• Instruction:
Reproduce the listing below from the line with "PAGINA NOASTRĂ DE FACEBOOK" to the line with "alten Lagerbeständen haben, oft selbst", both lines included, character for character, minus any pictures.

• Listed entries:
==================================================

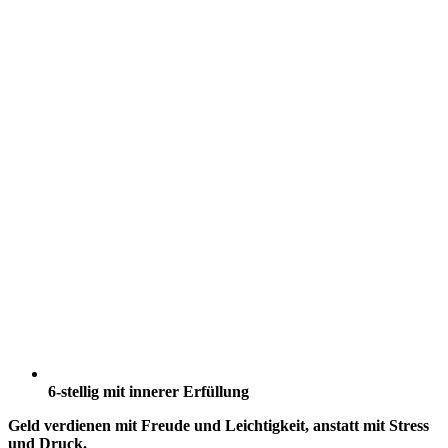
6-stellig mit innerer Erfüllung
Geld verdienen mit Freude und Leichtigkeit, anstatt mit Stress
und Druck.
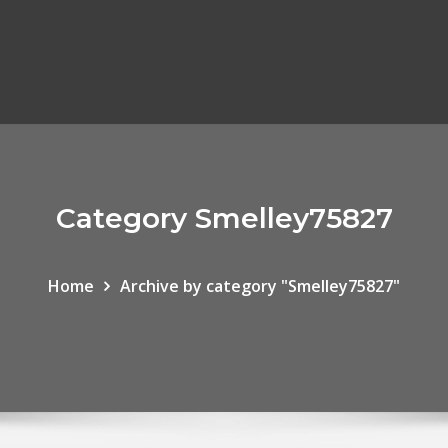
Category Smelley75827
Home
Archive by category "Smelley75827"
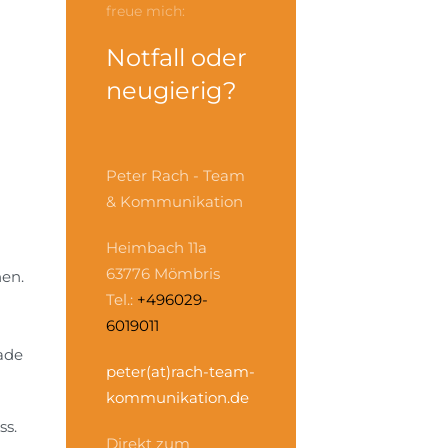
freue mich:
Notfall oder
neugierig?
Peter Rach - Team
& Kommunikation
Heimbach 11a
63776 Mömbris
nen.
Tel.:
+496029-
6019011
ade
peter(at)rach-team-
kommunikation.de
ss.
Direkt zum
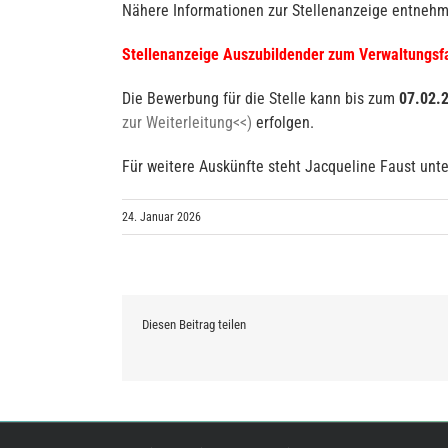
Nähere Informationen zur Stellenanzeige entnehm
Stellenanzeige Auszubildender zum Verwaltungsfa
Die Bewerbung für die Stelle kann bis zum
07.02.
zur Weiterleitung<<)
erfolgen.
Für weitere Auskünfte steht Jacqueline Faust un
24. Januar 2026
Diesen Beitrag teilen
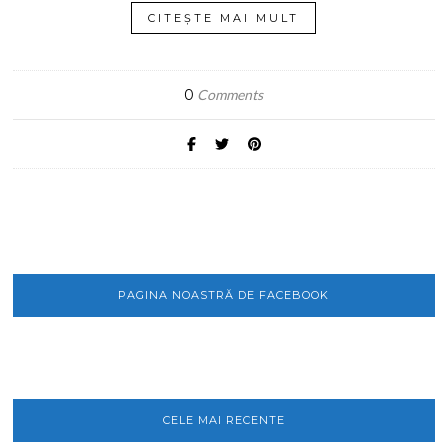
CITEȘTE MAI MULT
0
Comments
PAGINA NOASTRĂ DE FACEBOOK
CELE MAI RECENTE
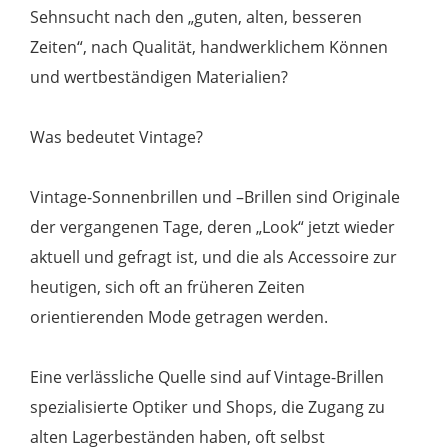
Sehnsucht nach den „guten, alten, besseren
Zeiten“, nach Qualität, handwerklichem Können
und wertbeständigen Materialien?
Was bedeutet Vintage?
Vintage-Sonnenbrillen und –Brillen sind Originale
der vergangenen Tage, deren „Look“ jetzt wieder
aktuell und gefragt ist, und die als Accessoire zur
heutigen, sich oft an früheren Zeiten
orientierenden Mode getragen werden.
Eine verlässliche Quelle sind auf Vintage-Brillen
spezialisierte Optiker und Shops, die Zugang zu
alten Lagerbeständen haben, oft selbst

==================================================

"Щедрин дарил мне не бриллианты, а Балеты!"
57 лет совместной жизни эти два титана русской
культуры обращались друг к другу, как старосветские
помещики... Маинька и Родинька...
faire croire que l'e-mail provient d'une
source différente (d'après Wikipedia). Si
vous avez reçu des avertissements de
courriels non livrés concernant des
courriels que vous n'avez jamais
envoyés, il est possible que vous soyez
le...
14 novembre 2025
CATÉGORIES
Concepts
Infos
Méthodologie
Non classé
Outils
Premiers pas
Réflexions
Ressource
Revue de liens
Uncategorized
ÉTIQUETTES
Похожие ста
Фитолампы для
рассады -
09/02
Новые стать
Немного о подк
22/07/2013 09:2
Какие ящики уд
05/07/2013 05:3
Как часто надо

==================================================

• The completed task:
PAGINA NOASTRĂ DE FACEBOOK
CELE MAI RECENTE
Sehnsucht nach den „guten, alten, besseren
Zeiten“, nach Qualität, handwerklichem Können
und wertbeständigen Materialien?
Was bedeutet Vintage?
Vintage-Sonnenbrillen und –Brillen sind Originale
der vergangenen Tage, deren „Look“ jetzt wieder
aktuell und gefragt ist, und die als Accessoire zur
heutigen, sich oft an früheren Zeiten
orientierenden Mode getragen werden.
Eine verlässliche Quelle sind auf Vintage-Brillen
spezialisierte Optiker und Shops, die Zugang zu
alten Lagerbeständen haben, oft selbst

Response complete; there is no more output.